Being familiar with the way Ballet Manila dancers work, he didn’t think twice about “giving” his dream piece to them. But before working with them again in the studio, Martin, during his planning stage, made sure that The Winding Road would be different from any of his creations and that it would challenge them differently.
To meet these goals, the choreographer went for producing a 34-minute piece, starring 16 Ballet Manila dancers (8 male and 8 female). “What I did is split it [Winding Road] into four suites. The first, which has the songs I Saw Her Standing There, Here There and Everywhere, and Something, is the Love suite. The second, which has the songs She’s Leaving Home, Girl, and The Long and Winding Road, is a suite about moving on,” he informs.
To remind audiences that Beatles didn’t just stick to ballads, the third suite, which features classical arrangements of She Loves You, Fool on the Hill, and It’s Been a Hard Day’s Night, has a “psychedelic and out of the blue” feel to it. Finally, the fourth suite, where Come Together and I Wanna Hold Your Hand are played, focuses on the theme of unity.
“How it’s designed is, each suite has a couple or lead persons.
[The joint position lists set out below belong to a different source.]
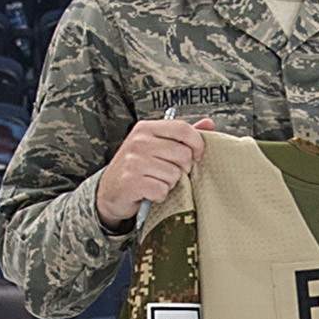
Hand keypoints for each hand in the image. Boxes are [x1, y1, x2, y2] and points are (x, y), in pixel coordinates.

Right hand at [90, 114, 216, 228]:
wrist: (109, 191)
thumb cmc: (137, 167)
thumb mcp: (155, 145)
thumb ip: (181, 135)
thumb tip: (209, 124)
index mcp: (146, 128)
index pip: (182, 129)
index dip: (197, 143)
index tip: (196, 155)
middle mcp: (138, 142)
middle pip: (183, 155)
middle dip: (181, 168)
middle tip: (167, 172)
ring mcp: (133, 161)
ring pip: (174, 175)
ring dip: (169, 183)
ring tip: (155, 181)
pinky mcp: (132, 182)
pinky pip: (162, 190)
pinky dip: (159, 195)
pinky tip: (149, 192)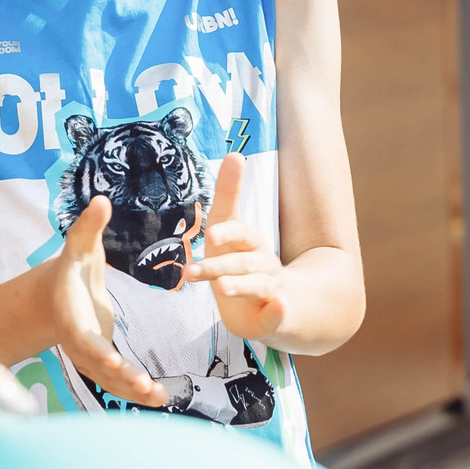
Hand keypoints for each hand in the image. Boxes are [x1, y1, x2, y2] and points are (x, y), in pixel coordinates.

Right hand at [44, 197, 166, 405]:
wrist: (53, 297)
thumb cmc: (71, 267)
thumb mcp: (78, 246)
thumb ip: (88, 226)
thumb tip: (100, 200)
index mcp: (71, 318)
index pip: (84, 339)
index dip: (98, 352)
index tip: (116, 363)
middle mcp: (77, 344)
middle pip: (98, 367)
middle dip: (121, 379)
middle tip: (145, 388)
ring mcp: (87, 358)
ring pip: (109, 382)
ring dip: (133, 393)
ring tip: (161, 399)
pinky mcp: (100, 365)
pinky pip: (117, 383)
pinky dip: (136, 393)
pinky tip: (161, 399)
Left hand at [181, 153, 287, 339]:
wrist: (279, 301)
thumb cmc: (243, 259)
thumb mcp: (231, 228)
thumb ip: (229, 194)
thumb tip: (235, 152)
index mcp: (251, 243)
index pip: (241, 233)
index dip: (227, 233)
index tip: (209, 236)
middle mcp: (264, 264)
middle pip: (243, 262)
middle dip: (218, 266)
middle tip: (190, 272)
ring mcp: (271, 290)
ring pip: (257, 285)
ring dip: (240, 285)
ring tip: (222, 287)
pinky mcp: (274, 316)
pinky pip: (278, 313)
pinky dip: (278, 310)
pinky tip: (277, 307)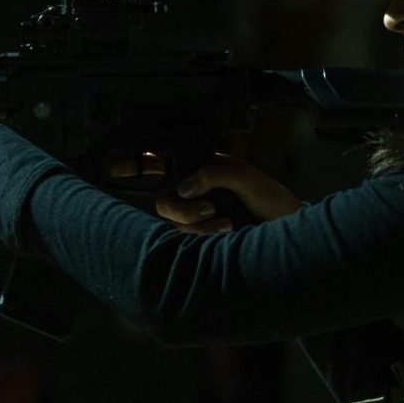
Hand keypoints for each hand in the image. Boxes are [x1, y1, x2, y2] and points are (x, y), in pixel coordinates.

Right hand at [106, 150, 301, 232]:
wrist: (286, 228)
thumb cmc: (268, 197)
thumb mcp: (243, 176)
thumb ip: (212, 174)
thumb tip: (184, 188)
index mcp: (200, 169)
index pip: (163, 165)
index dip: (135, 165)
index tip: (117, 167)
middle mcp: (193, 192)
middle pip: (163, 200)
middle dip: (181, 208)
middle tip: (207, 208)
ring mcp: (196, 216)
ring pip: (174, 222)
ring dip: (198, 223)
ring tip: (226, 221)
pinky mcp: (202, 237)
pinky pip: (187, 238)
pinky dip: (205, 234)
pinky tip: (227, 230)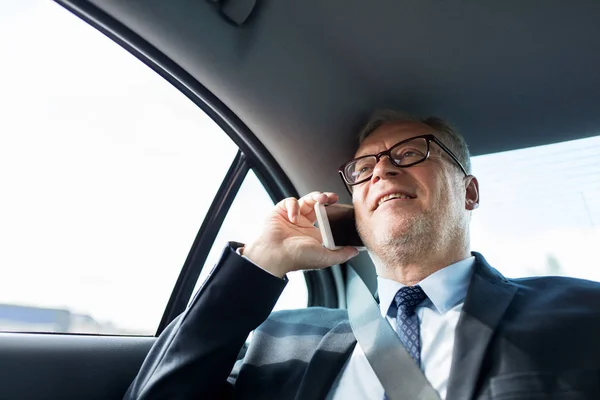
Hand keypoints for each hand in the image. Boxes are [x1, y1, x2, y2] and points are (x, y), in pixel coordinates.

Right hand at [242, 192, 359, 276]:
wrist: (274, 255)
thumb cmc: (296, 258)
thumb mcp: (325, 258)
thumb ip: (341, 254)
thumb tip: (356, 251)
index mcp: (314, 235)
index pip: (328, 218)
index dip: (335, 212)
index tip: (343, 208)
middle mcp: (304, 225)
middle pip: (318, 205)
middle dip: (327, 199)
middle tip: (333, 198)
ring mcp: (292, 217)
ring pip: (306, 199)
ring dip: (315, 196)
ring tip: (320, 199)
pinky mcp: (281, 211)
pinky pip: (290, 201)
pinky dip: (294, 206)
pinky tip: (293, 217)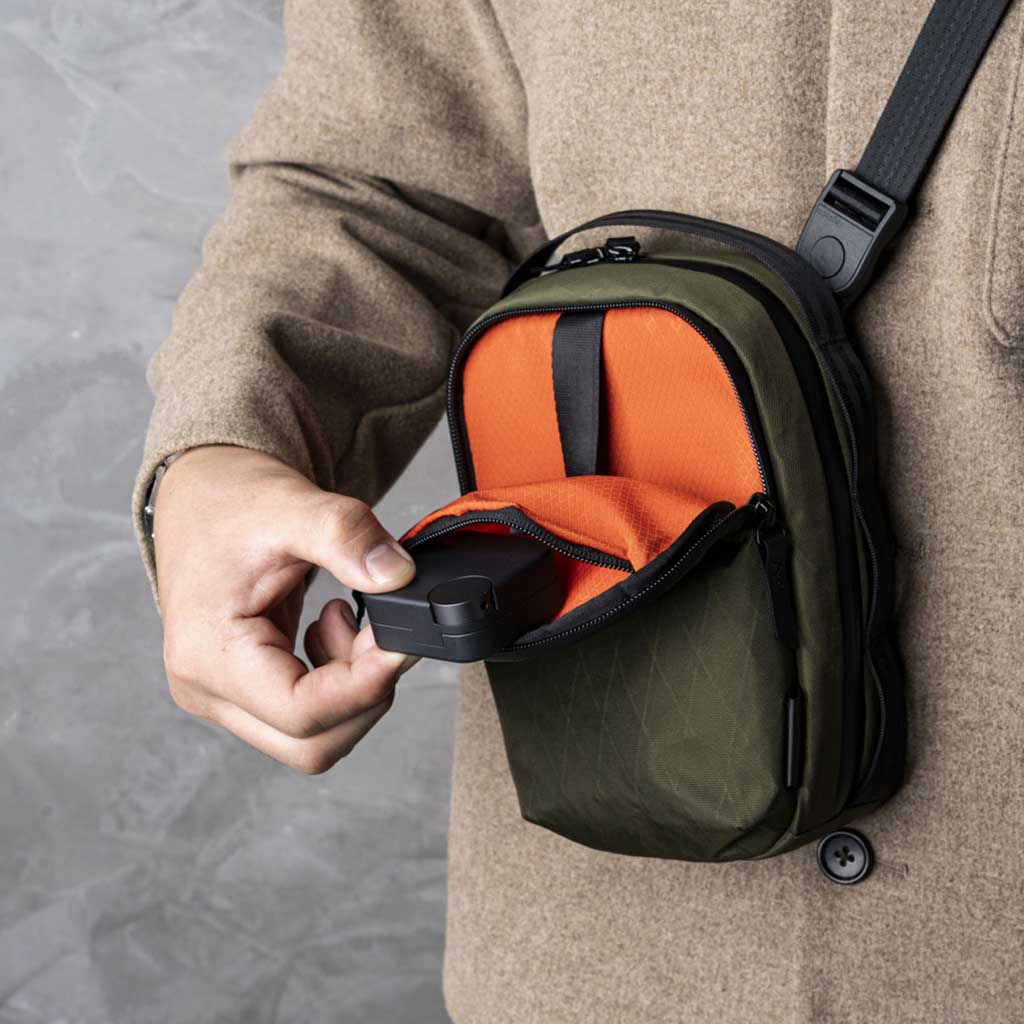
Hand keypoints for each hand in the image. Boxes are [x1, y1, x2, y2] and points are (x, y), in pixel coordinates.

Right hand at [153, 445, 417, 773]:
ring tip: (351, 623)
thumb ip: (346, 537)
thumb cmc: (230, 501)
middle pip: (310, 744)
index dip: (365, 685)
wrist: (201, 495)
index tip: (402, 643)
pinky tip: (335, 631)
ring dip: (354, 690)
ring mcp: (224, 696)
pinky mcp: (245, 690)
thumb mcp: (290, 505)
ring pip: (312, 738)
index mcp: (208, 653)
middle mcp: (207, 689)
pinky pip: (306, 716)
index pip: (301, 712)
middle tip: (383, 634)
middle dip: (364, 695)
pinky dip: (339, 684)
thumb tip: (399, 576)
It's not always everyone onstage,” the guest choreographer notes. “There are real quiet moments, little episodes in between, little steps here and there. It's a story without being a narrative. There’s a journey to it; hence, I called it The Winding Road.” Martin also points out that the four suites capture the many various covers of The Long and Winding Road since the song’s debut in the ‘70s.
Martin says creating a contemporary piece with his BM cast has been running smoothly. “The dancers that I've chosen are just amazing. When I say jump, they just go, 'How high?' All of them were just willing to go on this journey with me.”
As for the pressure that comes with touching songs by a band that’s loved worldwide, Martin recognizes that such pressure exists, but believes that artists can only really screw up if they express something that they don’t have a personal connection to. "I can only be true to myself. I can only express what's in here," he expresses, pointing at his heart. "As in all my pieces, I listen to the music so much that it enters my heart and it just comes out in the studio."
Looking back at the process behind The Winding Road, he admits that the pressure became very evident when he was trying to combine the sections. "That's when I try to make the audience see what I'm thinking. But, here, I'm not telling the audience to listen to this or watch just this. I want them to have a whole sense of the piece, but I want them to find their way through it. In a way, [by doing so], this takes the pressure off me."
One might wonder why it took so long for Martin to come up with a Beatles-inspired choreography. All he has to say about this is things just never felt right. “I actually started doing one back in 1992, but I wasn’t able to finish it… You know, there's always music that I want to choreograph to and they're there on my iPhone. When [the player] goes on shuffle [mode], I think, maybe this isn't the right time, maybe I should do it another time. Maybe this isn't the right company."
While there are many ideas that he doesn’t pursue, Martin never lets go of these ideas completely. “They're all bubbling at the back of my brain somewhere! You just have to find the right moment. And, I'm telling you, The Winding Road just feels right. I’m over the moon right now that I was able to make it.”